_TASK DESCRIPTION_.
Give again, exactly as written, each line of the material below starting at the line that contains "18: 36 -> 37" and ending at the line that contains "Факт, 11010000: 7165263.75 -> 6800000". Both ends count, and no other line does.
*** MATERIAL SHOWN ***
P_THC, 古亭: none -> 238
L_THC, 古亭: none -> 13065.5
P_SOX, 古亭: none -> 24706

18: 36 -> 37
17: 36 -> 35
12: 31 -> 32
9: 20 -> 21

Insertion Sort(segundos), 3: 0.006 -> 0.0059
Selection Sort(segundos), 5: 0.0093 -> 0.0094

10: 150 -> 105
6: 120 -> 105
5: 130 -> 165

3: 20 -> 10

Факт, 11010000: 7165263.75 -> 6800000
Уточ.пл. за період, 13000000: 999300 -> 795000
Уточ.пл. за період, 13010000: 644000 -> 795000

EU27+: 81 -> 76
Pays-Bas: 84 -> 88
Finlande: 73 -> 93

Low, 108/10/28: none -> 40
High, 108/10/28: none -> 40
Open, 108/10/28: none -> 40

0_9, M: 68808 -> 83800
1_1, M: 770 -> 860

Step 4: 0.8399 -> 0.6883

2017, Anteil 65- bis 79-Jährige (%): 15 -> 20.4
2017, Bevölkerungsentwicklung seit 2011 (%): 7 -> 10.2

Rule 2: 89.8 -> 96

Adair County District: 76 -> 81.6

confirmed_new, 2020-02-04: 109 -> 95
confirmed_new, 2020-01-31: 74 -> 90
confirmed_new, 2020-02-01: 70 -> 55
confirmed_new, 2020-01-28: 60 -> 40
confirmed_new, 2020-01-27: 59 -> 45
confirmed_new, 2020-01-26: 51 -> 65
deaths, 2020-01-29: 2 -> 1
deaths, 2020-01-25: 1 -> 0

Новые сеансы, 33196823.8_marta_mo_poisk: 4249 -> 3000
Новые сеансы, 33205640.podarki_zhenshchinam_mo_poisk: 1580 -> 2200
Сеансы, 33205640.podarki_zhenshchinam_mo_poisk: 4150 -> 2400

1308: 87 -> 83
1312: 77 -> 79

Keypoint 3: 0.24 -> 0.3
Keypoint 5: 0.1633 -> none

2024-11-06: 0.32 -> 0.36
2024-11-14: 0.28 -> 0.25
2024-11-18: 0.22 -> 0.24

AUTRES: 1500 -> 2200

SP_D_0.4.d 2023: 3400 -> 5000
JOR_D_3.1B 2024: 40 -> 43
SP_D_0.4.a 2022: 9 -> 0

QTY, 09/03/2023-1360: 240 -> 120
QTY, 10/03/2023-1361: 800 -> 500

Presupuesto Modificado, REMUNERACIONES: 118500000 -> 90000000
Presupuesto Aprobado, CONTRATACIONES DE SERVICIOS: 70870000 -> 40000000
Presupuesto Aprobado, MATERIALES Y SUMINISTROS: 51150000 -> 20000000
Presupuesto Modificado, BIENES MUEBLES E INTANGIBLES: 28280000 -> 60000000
***
_RESPONSE TO THE TASK_.
18: 36 -> 37
17: 36 -> 35
12: 31 -> 32
9: 20 -> 21

Insertion Sort(segundos), 3: 0.006 -> 0.0059
Selection Sort(segundos), 5: 0.0093 -> 0.0094

10: 150 -> 105
6: 120 -> 105
5: 130 -> 165

3: 20 -> 10

Факт, 11010000: 7165263.75 -> 6800000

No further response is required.